- What to do
Nothing is to be altered. Print each record in full.

========================

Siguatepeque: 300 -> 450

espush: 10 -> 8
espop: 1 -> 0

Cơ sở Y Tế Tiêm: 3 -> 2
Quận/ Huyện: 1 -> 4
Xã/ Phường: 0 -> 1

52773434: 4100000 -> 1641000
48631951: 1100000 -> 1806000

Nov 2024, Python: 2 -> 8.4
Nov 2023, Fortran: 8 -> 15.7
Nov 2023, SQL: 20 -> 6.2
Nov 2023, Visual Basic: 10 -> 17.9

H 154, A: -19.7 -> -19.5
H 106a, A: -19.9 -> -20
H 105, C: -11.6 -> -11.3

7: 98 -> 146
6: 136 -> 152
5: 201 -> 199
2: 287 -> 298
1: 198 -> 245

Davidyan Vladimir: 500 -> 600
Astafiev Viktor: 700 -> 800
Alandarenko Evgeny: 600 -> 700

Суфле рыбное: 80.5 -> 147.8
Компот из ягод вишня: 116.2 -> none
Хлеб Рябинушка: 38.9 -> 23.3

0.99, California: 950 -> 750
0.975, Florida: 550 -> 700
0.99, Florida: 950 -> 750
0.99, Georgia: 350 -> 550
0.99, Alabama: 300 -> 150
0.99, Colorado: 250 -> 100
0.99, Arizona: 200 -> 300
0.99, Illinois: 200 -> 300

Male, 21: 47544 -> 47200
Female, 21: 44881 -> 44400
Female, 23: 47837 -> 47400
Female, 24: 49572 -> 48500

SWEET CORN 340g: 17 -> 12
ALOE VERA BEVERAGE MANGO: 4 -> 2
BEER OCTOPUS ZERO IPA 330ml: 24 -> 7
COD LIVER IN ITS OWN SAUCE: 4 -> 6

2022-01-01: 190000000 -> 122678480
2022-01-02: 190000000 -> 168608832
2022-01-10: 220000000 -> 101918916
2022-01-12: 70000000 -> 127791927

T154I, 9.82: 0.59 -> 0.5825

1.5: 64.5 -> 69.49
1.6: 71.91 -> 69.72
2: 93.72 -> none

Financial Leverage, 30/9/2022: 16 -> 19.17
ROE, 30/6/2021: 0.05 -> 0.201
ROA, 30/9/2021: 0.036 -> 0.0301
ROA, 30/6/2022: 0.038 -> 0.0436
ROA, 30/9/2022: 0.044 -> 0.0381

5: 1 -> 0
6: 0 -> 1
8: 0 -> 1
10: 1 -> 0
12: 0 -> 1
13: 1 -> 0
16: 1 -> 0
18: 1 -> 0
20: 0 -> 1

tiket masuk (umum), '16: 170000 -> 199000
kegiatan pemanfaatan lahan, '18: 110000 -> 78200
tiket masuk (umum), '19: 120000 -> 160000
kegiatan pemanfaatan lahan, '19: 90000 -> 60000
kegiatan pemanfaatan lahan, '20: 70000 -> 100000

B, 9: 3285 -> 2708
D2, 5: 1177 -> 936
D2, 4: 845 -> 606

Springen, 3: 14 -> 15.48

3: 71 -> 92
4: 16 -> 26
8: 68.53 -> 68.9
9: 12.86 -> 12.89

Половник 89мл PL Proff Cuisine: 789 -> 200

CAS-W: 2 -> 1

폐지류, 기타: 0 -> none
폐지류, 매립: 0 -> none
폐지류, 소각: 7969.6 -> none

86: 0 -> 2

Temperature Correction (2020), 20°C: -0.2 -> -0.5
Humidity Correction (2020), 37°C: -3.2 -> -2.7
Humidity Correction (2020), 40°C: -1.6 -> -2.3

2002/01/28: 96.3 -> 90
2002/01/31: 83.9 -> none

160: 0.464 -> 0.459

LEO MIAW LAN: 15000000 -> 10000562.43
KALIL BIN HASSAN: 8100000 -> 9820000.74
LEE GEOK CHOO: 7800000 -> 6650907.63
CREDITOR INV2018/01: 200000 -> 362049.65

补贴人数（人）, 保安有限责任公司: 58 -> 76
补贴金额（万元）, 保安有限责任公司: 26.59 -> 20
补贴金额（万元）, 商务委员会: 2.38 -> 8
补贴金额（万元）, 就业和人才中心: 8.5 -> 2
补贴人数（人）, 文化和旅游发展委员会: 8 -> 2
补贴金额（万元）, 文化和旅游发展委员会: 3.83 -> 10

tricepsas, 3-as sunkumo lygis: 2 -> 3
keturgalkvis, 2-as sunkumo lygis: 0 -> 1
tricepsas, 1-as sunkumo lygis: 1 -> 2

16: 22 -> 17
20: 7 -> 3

========================

- Expected answer
Siguatepeque: 300 -> 450

espush: 10 -> 8
espop: 1 -> 0

Cơ sở Y Tế Tiêm: 3 -> 2
Quận/ Huyện: 1 -> 4
Xã/ Phường: 0 -> 1

52773434: 4100000 -> 1641000
48631951: 1100000 -> 1806000

Nov 2024, Python: 2 -> 8.4
Nov 2023, Fortran: 8 -> 15.7
Nov 2023, SQL: 20 -> 6.2
Nov 2023, Visual Basic: 10 -> 17.9

H 154, A: -19.7 -> -19.5
H 106a, A: -19.9 -> -20
H 105, C: -11.6 -> -11.3

7: 98 -> 146
6: 136 -> 152
5: 201 -> 199
2: 287 -> 298
1: 198 -> 245

Davidyan Vladimir: 500 -> 600
Astafiev Viktor: 700 -> 800
Alandarenko Evgeny: 600 -> 700

Суфле рыбное: 80.5 -> 147.8
Компот из ягод вишня: 116.2 -> none
Хлеб Рябинушка: 38.9 -> 23.3

0.99, California: 950 -> 750
0.975, Florida: 550 -> 700
0.99, Florida: 950 -> 750
0.99, Georgia: 350 -> 550
0.99, Alabama: 300 -> 150
0.99, Colorado: 250 -> 100
0.99, Arizona: 200 -> 300
0.99, Illinois: 200 -> 300

Male, 21: 47544 -> 47200
Female, 21: 44881 -> 44400
Female, 23: 47837 -> 47400
Female, 24: 49572 -> 48500

SWEET CORN 340g: 17 -> 12
ALOE VERA BEVERAGE MANGO: 4 -> 2
BEER OCTOPUS ZERO IPA 330ml: 24 -> 7
COD LIVER IN ITS OWN SAUCE: 4 -> 6

2022-01-01: 190000000 -> 122678480
2022-01-02: 190000000 -> 168608832
2022-01-10: 220000000 -> 101918916
2022-01-12: 70000000 -> 127791927

T154I, 9.82: 0.59 -> 0.5825

1.5: 64.5 -> 69.49
1.6: 71.91 -> 69.72
2: 93.72 -> none

Financial Leverage, 30/9/2022: 16 -> 19.17
ROE, 30/6/2021: 0.05 -> 0.201
ROA, 30/9/2021: 0.036 -> 0.0301
ROA, 30/6/2022: 0.038 -> 0.0436
ROA, 30/9/2022: 0.044 -> 0.0381

5: 1 -> 0
6: 0 -> 1
8: 0 -> 1
10: 1 -> 0
12: 0 -> 1
13: 1 -> 0
16: 1 -> 0
18: 1 -> 0
20: 0 -> 1

tiket masuk (umum), '16: 170000 -> 199000
kegiatan pemanfaatan lahan, '18: 110000 -> 78200
tiket masuk (umum), '19: 120000 -> 160000
kegiatan pemanfaatan lahan, '19: 90000 -> 60000
kegiatan pemanfaatan lahan, '20: 70000 -> 100000

B, 9: 3285 -> 2708
D2, 5: 1177 -> 936
D2, 4: 845 -> 606

Springen, 3: 14 -> 15.48

3: 71 -> 92
4: 16 -> 26
8: 68.53 -> 68.9
9: 12.86 -> 12.89

Половник 89мл PL Proff Cuisine: 789 -> 200

CAS-W: 2 -> 1

폐지류, 기타: 0 -> none
폐지류, 매립: 0 -> none
폐지류, 소각: 7969.6 -> none

86: 0 -> 2

Temperature Correction (2020), 20°C: -0.2 -> -0.5
Humidity Correction (2020), 37°C: -3.2 -> -2.7
Humidity Correction (2020), 40°C: -1.6 -> -2.3

2002/01/28: 96.3 -> 90
2002/01/31: 83.9 -> none

160: 0.464 -> 0.459

LEO MIAW LAN: 15000000 -> 10000562.43
KALIL BIN HASSAN: 8100000 -> 9820000.74
LEE GEOK CHOO: 7800000 -> 6650907.63
CREDITOR INV2018/01: 200000 -> 362049.65

补贴人数（人）, 保安有限责任公司: 58 -> 76
补贴金额（万元）, 保安有限责任公司: 26.59 -> 20
补贴金额（万元）, 商务委员会: 2.38 -> 8
补贴金额（万元）, 就业和人才中心: 8.5 -> 2
补贴人数（人）, 文化和旅游发展委员会: 8 -> 2
补贴金额（万元）, 文化和旅游发展委员会: 3.83 -> 10

tricepsas, 3-as sunkumo lygis: 2 -> 3
keturgalkvis, 2-as sunkumo lygis: 0 -> 1
tricepsas, 1-as sunkumo lygis: 1 -> 2

16: 22 -> 17
20: 7 -> 3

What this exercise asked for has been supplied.